Central Park in January.
I might have left my yoga mat in the box. I have spent life-changing hours on my mat, and I love its texture and smell. I can predict how it will stretch, and it has rarely let me lose my footing. Its calm green surface is torn up and missing pieces where my feet have landed over and over, and where my fingers have clawed in looking for a better grip. I love my yoga mat because it works well, and because it represents change and peace to me, but it would be wasted in a box. I would give it to someone without a mat, and hopefully they would pass it on too, until its life was used up. 
There would have been letters in the box as well- piles of letters in all shapes and colors of envelopes, some addressed in a business-like hand, others with the penmanship of a young child. I have been writing letters my whole life, and as much as email has simplified and quickened the communication process, I will always love pens, and paper, and envelopes. As time progresses, we will be able to talk to each other more easily. Contacting someone I love will only become faster and simpler. But the slow communication- the time-consuming letter, with enough pause to be able to think between each carefully written word- will still be special to me. The heaps of letters (from and to my grandfather, my fiancé, my middle-school pen pals) would have been in the box, if I hadn’t already passed them on to the next generation with the hope that they would understand the love of thoughtful communication.
Boulder in February.
And of course, my flute would have been there, cushioned on all sides by other possessions. Maybe not a specific instrument, but any of the flutes I’ve owned and played: my mom's dark silver-colored Yamaha from her high-school band days in Florida; an old but well-meaning Armstrong whose low register I loved; an open-holed Emerson bought from a catalog with years of birthday money; a Powell Sonaré that traveled with me through college and into graduate school. It might be my current instrument, a heavy-wall Muramatsu that I met during my master's program. It could be an instrument I haven’t found yet.

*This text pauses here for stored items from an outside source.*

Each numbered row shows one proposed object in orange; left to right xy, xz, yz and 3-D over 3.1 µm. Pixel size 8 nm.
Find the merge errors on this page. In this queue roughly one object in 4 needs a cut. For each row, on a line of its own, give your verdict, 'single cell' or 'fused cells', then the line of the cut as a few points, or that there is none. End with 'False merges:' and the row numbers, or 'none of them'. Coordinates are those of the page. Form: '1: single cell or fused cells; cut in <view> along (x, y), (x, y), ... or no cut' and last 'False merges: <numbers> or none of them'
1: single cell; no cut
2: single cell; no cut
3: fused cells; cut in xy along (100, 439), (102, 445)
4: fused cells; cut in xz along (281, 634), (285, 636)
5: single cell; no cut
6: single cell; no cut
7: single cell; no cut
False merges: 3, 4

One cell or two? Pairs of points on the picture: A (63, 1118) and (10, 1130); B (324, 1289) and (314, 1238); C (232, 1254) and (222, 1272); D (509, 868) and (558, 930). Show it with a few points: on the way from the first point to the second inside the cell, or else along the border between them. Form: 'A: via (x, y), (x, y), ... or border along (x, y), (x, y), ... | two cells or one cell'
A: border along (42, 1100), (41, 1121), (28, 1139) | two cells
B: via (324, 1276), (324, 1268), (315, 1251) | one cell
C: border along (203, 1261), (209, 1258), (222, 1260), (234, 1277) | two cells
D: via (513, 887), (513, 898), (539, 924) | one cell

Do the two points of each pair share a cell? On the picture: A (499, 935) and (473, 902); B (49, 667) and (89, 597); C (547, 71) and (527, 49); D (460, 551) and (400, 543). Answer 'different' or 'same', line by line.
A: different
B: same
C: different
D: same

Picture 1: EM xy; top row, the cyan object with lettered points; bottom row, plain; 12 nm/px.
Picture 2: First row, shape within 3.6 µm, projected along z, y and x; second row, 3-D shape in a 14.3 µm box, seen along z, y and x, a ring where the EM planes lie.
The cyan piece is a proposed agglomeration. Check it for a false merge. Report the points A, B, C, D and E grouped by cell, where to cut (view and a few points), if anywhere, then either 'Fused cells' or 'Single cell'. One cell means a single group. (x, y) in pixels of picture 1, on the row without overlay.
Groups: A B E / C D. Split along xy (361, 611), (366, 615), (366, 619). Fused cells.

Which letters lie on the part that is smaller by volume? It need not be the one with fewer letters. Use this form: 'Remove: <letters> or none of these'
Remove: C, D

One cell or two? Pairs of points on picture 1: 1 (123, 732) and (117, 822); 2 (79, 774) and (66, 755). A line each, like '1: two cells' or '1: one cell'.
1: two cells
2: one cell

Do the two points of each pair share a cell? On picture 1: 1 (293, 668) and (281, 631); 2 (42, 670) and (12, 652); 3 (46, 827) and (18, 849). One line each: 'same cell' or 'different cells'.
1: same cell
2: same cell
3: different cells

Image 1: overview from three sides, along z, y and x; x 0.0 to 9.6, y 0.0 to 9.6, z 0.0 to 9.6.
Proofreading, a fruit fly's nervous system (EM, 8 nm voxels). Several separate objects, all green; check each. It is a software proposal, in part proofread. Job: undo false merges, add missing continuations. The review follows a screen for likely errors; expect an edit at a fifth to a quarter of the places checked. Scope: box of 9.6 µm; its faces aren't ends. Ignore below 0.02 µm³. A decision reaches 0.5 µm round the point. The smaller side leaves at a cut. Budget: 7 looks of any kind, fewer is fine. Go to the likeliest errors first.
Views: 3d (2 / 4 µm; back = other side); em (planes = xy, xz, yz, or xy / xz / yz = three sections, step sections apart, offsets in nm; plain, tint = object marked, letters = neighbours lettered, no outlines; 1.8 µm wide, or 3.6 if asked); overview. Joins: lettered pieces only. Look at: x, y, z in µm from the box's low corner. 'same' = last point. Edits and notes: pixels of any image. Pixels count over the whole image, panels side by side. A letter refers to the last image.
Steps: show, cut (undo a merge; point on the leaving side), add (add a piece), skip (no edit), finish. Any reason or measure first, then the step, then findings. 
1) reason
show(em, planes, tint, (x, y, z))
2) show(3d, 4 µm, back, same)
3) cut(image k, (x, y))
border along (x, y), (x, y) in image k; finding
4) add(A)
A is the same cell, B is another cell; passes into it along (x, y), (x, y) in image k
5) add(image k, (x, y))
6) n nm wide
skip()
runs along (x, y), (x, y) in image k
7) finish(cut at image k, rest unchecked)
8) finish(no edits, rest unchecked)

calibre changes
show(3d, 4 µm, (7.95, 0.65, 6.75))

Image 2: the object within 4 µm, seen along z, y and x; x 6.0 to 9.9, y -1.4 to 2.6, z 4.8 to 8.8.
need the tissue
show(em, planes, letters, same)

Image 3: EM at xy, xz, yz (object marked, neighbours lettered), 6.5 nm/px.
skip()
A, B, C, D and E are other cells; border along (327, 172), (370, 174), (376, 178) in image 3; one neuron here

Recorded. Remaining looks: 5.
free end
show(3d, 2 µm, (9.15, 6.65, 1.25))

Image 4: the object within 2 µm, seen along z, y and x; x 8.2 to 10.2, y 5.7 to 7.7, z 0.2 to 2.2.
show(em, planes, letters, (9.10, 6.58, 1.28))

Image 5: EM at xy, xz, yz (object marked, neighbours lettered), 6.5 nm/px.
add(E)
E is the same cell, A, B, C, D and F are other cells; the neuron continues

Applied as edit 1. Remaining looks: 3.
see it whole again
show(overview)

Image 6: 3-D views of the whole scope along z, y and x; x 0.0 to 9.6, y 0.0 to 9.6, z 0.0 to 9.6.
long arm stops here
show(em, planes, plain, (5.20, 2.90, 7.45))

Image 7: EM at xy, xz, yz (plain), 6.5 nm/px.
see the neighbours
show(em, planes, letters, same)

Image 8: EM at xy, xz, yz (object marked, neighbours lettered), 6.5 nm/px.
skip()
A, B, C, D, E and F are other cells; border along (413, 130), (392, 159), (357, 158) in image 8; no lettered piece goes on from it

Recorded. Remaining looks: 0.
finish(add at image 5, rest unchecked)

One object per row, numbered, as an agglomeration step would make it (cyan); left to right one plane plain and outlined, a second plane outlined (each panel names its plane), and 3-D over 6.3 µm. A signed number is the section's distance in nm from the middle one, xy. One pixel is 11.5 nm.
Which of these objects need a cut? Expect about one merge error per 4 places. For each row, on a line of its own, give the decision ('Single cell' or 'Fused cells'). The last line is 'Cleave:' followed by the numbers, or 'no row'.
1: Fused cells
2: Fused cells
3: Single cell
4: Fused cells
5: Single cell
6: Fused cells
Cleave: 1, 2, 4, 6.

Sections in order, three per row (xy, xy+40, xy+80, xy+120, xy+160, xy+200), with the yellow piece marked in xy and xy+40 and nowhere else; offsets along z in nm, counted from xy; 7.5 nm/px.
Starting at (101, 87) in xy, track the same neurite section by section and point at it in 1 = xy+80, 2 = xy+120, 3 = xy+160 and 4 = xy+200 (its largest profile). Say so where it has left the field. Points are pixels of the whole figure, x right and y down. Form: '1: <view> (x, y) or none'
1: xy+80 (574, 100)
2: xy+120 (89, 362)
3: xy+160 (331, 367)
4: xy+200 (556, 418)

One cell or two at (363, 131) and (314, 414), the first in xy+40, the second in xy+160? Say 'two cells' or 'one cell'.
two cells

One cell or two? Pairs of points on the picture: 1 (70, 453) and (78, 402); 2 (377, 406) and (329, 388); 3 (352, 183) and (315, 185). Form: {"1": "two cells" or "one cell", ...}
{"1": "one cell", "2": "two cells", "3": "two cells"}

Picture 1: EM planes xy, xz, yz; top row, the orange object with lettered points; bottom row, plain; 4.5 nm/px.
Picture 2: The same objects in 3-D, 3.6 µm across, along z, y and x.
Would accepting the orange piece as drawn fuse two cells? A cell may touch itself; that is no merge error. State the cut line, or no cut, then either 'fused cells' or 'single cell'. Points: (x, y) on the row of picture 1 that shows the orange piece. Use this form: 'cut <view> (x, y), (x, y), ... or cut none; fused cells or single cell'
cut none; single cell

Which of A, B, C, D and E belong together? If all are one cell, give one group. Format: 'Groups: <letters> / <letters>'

It was with the flute that I was able to express my individuality during my middle school years. It was the flute that was alternately a source of frustration and inspiration, a millstone around my neck, and the only goal I wanted to achieve.  The flute was my captor, dragging me to practice rooms late at night, and my companion, helping me sort through the issues of becoming an adult during long recording sessions. The flute would have been in the box because as seasons, friends, classes, colleges, jobs, and zip codes changed, my relationship with my flute remained my longest and most stable.
But the flute isn’t in the box either. The flute, like my yoga mat and collection of letters, won’t do any good in a box, waiting to be discovered.
I learned about Apāna (the act of letting go of things, from the body and from the self) on the yoga mat, but it applies equally well to letter-writing and music-making. When we write letters, we send a piece of our thoughts off into the world, and we may never get it back. When we play music, what we play might not be heard or understood; when we play flute, we may never completely recover the energy that we physically exhale into the instrument. Apāna is not the easiest concept to grasp; I feel that I have to re-learn it every day, but it is necessary. We send out things from ourselves because we have to, because it's healthy, and important, and scary, and makes life worthwhile. We risk giving because the greatest achievements are the riskiest. 
Seattle in March.
So it’s because of Apāna that I would let my time capsule sit empty, and instead let my most valuable possessions go to those who can continue to practice, whether their practice is yoga, penmanship, or music. And I hope that when my distant relatives open an empty box, they would be comforted by the knowledge that their world is a richer place because we pass things – like music – along, and are careful not to store them in a box.